**EXCERPT PROVIDED**.
::::::::::

Statistical Methods

These methods are used for performing statistical analysis on pipeline data.

finalVariance()

Calculates a comprehensive set of statistics for numeric data in the pipeline.

Signature: finalVariance(?callable $castFunc = null, ?RunningVariance $variance = null): RunningVariance

  • $castFunc: A function to convert pipeline values to floats. Defaults to floatval. Return null to skip non-numeric values.
  • $variance: An optional, pre-initialized RunningVariance object to continue calculations from.

Behavior:

  • This is a terminal operation that returns a RunningVariance object.
  • The RunningVariance object contains methods to get the mean, variance, standard deviation, min, max, and count.
  • Values that the $castFunc returns as null are not included in the statistics.

Examples:

use Pipeline\Helper\RunningVariance;

// Basic statistics
$stats = take([1, 2, 3, 4, 5])->finalVariance();
echo $stats->getCount();              // 5
echo $stats->getMean();               // 3.0
echo $stats->getVariance();           // 2.5
echo $stats->getStandardDeviation();  // ~1.58
echo $stats->getMin();                // 1.0
echo $stats->getMax();                // 5.0

// Statistics for a specific field
$stats = take($users)->finalVariance(fn($user) => $user['age']);

// Handling mixed data (skip non-numeric values)

::::::::::

**DATASET EXTRACT**.
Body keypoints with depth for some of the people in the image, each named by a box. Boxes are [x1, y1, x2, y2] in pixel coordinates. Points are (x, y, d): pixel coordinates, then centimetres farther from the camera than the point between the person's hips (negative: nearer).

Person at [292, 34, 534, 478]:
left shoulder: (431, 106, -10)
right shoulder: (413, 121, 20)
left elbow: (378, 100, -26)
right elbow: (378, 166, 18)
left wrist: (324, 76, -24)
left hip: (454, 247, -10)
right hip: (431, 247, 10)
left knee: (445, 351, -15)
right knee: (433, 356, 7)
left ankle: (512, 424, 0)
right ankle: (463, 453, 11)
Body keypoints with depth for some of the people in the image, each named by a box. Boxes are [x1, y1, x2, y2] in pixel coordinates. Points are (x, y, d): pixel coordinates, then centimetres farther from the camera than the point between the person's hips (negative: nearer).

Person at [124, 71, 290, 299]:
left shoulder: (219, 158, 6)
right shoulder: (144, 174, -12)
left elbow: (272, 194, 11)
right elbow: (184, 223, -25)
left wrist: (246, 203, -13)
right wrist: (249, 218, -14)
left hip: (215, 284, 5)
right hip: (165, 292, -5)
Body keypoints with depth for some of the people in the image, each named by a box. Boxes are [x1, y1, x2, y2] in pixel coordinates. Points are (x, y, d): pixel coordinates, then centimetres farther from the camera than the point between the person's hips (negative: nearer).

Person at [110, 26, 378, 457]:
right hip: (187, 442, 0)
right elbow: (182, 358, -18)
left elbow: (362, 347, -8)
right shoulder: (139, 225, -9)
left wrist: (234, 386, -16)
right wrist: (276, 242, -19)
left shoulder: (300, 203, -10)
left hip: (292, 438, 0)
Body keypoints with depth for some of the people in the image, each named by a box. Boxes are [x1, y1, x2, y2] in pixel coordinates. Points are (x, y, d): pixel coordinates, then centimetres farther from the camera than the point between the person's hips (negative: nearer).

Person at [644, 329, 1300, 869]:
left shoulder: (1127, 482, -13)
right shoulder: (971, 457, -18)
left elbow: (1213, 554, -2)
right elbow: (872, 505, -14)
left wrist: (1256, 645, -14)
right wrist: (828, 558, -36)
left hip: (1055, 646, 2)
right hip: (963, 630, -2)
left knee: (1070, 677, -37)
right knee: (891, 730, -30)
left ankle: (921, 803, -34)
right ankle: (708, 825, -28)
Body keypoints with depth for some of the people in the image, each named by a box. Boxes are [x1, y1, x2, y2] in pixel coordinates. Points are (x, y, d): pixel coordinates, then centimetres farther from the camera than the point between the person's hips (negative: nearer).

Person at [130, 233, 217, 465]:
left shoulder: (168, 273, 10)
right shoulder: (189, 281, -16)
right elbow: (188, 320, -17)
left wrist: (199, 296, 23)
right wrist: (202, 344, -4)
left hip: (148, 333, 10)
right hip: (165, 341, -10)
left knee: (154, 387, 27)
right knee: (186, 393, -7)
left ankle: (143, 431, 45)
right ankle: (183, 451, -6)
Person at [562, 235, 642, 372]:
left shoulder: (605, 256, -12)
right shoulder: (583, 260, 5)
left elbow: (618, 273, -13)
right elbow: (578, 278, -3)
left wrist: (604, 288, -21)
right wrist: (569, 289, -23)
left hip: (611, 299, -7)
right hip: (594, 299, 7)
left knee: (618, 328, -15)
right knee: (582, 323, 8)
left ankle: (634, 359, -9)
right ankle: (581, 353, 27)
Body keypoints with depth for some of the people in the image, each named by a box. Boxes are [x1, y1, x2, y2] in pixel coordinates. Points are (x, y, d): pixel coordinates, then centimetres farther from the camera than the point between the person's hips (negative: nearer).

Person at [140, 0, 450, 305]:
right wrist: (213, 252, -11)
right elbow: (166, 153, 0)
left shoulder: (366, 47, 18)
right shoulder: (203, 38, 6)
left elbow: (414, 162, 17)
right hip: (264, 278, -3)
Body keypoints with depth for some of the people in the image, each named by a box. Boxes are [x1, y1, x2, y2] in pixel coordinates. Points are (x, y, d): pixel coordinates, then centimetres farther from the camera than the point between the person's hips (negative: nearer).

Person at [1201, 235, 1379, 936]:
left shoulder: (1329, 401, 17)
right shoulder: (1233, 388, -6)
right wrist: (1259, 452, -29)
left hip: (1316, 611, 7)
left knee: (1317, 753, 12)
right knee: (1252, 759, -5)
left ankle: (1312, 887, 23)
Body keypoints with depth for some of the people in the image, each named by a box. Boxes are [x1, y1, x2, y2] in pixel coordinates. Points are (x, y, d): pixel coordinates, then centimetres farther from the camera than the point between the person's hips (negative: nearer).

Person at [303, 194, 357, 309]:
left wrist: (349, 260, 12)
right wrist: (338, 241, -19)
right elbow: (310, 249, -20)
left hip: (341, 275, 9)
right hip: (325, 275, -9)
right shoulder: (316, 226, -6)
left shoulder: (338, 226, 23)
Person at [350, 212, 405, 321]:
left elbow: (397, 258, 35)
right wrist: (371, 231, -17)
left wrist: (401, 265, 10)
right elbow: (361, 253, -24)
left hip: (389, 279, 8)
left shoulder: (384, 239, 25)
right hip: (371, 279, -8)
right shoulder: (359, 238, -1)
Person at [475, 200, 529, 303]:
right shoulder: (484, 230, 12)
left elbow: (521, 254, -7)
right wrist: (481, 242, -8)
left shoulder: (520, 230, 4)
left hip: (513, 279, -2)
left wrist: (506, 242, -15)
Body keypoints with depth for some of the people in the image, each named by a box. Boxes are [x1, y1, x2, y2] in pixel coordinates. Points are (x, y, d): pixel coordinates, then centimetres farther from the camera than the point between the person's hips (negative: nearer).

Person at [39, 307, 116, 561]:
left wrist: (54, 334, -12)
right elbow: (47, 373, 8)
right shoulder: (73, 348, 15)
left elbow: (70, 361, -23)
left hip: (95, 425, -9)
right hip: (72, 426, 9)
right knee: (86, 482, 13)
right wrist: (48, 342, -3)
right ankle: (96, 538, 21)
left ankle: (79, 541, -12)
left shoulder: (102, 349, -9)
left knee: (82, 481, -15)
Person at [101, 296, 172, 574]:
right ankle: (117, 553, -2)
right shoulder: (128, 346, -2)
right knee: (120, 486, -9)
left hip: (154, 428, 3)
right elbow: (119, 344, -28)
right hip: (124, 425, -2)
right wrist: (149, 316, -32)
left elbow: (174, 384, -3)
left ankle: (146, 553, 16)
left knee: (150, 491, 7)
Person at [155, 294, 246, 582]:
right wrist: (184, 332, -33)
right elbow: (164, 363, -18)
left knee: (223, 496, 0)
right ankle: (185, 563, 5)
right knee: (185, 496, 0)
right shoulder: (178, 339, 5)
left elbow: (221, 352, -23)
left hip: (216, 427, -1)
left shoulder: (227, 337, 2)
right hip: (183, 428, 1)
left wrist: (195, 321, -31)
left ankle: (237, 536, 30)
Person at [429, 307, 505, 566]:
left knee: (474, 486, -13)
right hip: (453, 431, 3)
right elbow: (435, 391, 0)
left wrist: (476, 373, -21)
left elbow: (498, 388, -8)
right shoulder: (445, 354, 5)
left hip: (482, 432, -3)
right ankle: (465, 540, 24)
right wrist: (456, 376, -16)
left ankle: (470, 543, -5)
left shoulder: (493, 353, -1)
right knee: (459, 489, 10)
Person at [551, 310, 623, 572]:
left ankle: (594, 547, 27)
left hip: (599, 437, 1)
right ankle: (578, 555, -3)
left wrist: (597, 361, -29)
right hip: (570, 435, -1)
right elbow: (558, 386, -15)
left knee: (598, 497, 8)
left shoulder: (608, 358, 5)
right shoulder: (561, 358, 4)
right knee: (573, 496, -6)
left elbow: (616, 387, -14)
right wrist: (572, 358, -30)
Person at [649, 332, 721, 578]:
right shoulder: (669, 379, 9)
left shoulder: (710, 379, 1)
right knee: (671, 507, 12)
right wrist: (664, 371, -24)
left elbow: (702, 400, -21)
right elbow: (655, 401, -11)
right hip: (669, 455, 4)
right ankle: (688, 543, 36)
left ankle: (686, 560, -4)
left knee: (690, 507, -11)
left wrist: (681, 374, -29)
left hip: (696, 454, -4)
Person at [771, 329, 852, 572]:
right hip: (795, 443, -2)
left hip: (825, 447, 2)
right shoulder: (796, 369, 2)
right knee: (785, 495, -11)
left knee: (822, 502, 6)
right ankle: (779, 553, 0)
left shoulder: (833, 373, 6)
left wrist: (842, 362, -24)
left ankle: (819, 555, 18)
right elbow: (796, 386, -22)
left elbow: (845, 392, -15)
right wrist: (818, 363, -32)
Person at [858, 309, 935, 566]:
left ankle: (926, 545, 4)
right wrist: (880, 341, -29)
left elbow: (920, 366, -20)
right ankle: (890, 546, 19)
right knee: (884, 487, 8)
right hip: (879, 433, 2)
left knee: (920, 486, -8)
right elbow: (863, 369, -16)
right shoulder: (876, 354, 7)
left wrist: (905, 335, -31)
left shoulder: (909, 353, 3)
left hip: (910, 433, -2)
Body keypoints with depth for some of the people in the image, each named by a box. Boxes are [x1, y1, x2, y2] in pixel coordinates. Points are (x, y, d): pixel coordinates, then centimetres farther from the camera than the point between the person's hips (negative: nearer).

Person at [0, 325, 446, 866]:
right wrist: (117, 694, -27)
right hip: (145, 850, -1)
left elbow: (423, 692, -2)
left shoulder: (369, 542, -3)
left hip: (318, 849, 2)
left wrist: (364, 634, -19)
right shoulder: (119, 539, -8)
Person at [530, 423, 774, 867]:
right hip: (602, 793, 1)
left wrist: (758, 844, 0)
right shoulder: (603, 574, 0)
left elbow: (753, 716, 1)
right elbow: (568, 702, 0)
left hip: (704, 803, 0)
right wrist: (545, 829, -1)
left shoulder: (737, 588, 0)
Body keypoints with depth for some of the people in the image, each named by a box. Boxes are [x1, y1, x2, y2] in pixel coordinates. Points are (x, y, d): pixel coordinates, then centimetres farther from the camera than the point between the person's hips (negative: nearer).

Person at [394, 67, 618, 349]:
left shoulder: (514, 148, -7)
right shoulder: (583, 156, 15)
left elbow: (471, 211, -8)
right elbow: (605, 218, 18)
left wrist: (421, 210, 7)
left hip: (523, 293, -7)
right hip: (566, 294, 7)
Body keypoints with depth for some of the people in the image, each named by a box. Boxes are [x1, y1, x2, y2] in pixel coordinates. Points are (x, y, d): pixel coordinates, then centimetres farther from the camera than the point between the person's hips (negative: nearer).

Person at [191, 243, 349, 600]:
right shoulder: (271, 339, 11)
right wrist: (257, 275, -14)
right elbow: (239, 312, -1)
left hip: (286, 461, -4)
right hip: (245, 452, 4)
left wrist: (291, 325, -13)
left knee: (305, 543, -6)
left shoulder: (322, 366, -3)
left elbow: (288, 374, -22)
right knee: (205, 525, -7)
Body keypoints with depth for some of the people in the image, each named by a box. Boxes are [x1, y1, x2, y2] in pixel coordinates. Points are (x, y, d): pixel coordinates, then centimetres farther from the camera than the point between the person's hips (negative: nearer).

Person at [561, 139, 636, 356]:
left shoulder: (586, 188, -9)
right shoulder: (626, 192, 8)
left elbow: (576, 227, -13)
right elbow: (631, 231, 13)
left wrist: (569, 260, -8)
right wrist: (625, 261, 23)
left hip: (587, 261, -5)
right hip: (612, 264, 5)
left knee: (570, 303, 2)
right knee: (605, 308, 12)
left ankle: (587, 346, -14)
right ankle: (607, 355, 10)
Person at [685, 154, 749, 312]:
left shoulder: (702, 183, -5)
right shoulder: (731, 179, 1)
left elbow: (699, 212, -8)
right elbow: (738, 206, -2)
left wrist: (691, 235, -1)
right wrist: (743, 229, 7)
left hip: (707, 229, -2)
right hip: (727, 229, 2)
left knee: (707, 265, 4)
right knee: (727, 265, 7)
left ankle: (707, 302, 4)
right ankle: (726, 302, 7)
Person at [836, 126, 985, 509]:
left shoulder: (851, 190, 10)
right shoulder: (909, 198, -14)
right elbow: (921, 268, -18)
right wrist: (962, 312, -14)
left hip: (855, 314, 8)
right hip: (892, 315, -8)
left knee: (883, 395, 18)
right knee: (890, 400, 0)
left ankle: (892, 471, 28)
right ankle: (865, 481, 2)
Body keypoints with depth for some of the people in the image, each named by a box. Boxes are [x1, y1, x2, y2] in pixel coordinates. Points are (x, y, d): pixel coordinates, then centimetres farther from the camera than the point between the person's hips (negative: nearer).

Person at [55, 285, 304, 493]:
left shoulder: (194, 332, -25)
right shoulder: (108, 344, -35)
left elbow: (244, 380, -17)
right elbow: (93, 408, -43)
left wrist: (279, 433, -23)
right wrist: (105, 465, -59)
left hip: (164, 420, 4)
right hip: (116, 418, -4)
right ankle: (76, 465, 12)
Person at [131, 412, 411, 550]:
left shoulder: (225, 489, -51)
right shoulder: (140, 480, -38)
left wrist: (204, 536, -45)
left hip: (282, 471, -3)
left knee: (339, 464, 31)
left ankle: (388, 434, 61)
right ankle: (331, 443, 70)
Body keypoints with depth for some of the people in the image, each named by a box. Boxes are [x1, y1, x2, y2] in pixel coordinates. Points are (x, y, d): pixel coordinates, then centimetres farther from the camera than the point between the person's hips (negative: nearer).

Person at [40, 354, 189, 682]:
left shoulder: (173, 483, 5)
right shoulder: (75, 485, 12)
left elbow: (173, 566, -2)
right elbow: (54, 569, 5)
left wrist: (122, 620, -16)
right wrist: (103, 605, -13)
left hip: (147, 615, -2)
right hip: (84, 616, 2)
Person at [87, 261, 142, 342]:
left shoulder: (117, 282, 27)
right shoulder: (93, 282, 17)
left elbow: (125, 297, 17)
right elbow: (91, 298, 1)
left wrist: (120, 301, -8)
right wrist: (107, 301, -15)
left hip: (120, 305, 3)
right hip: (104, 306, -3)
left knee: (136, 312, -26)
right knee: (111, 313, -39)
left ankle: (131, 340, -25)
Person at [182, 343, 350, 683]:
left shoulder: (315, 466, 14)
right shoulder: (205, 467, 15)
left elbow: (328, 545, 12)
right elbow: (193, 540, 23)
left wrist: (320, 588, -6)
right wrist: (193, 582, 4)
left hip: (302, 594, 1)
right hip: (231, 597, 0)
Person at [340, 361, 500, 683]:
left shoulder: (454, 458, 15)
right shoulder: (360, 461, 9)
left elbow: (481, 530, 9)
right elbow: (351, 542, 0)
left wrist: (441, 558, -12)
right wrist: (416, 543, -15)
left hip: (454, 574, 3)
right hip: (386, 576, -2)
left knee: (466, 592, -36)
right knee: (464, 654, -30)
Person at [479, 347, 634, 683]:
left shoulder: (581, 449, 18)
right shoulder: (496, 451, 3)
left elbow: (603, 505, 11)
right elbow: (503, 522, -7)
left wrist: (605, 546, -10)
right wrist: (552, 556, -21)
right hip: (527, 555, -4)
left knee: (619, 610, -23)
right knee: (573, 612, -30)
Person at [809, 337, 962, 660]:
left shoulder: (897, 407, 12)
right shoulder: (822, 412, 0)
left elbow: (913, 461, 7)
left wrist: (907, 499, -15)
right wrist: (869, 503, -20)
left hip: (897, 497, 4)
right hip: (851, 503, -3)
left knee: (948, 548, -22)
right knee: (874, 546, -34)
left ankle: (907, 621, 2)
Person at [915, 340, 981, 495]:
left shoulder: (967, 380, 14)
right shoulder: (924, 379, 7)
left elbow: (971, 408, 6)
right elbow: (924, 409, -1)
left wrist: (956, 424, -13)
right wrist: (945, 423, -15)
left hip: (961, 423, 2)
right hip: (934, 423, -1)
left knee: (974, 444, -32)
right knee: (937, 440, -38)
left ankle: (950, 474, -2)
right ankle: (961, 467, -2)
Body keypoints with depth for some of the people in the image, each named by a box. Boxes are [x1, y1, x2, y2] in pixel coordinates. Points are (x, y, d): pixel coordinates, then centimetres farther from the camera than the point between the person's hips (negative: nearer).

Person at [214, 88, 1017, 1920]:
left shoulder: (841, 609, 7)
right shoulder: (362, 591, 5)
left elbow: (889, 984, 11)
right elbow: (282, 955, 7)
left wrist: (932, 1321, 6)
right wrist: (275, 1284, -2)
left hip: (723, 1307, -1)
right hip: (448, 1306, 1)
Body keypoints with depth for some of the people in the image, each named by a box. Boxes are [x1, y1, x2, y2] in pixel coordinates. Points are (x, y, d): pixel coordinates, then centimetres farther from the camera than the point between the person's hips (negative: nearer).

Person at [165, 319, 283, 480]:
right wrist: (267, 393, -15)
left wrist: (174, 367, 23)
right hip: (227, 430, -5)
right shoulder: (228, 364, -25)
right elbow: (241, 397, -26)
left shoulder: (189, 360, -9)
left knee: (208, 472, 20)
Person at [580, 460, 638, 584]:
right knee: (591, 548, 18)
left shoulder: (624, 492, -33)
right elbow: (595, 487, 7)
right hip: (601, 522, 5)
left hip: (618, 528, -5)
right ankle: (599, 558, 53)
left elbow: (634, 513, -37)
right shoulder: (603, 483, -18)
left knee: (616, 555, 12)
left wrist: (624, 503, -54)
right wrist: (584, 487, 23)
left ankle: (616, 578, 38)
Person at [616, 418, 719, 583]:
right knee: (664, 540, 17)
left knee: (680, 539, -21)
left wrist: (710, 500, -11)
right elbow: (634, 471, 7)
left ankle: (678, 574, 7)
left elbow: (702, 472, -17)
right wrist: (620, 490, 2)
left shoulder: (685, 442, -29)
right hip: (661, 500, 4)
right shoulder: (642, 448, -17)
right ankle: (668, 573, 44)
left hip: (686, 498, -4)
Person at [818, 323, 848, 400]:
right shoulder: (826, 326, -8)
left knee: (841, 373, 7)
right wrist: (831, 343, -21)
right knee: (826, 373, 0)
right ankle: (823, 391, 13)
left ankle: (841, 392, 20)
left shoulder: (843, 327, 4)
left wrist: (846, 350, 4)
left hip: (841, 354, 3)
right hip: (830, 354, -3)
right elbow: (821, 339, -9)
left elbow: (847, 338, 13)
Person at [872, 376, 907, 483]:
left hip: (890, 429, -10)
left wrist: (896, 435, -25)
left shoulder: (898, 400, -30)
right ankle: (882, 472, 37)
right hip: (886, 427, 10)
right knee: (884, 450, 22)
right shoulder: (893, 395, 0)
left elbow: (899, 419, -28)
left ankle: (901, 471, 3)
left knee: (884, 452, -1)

::::::::::

**ACTIVITIES**.
#1 In the statistical methods documentation, what function does $castFunc default to?
#2 Proceed with the statistical methods documentation, starting right after its final line.

**ANSWERS TO THIS EXERCISE**.
#1 floatval

#2
$stats = take(['1', 'abc', 2, null, 3.5])
    ->finalVariance(fn($x) => is_numeric($x) ? (float)$x : null);
echo $stats->getCount(); // 3 (only numeric values counted)

// Continuing from existing statistics
$initialStats = take($firstBatch)->finalVariance();
$combinedStats = take($secondBatch)->finalVariance(null, $initialStats);

runningVariance()

Observes values as they pass through the pipeline, calculating statistics without consuming the pipeline.

Signature: runningVariance(?RunningVariance &$variance, ?callable $castFunc = null): self

  • &$variance: A reference to a RunningVariance object, which will be updated with the statistics. It will be created if null.
  • $castFunc: A function to convert pipeline values to floats.

Behavior:

  • This is a non-terminal operation that allows you to inspect statistics at a point in the chain.

Examples:

$stats = null;
$processedData = take([1, 2, 3, 4, 5])
    ->runningVariance($stats)
    ->map(fn($x) => $x * 2)
    ->toList();

echo $stats->getMean(); // 3.0

RunningVariance Helper Class

The Pipeline\Helper\RunningVariance class provides a powerful way to work with statistics. It uses Welford's online algorithm to calculate variance and other metrics in a single pass, which is highly efficient.

Key RunningVariance Methods

  • getCount(): int: The number of observations.
  • getMean(): float: The arithmetic mean.
  • getVariance(): float: The sample variance.
  • getStandardDeviation(): float: The sample standard deviation.
  • getMin(): float: The minimum value.
  • getMax(): float: The maximum value.

Merging Statistics

You can merge RunningVariance instances, which is useful for parallel processing or combining historical and current data.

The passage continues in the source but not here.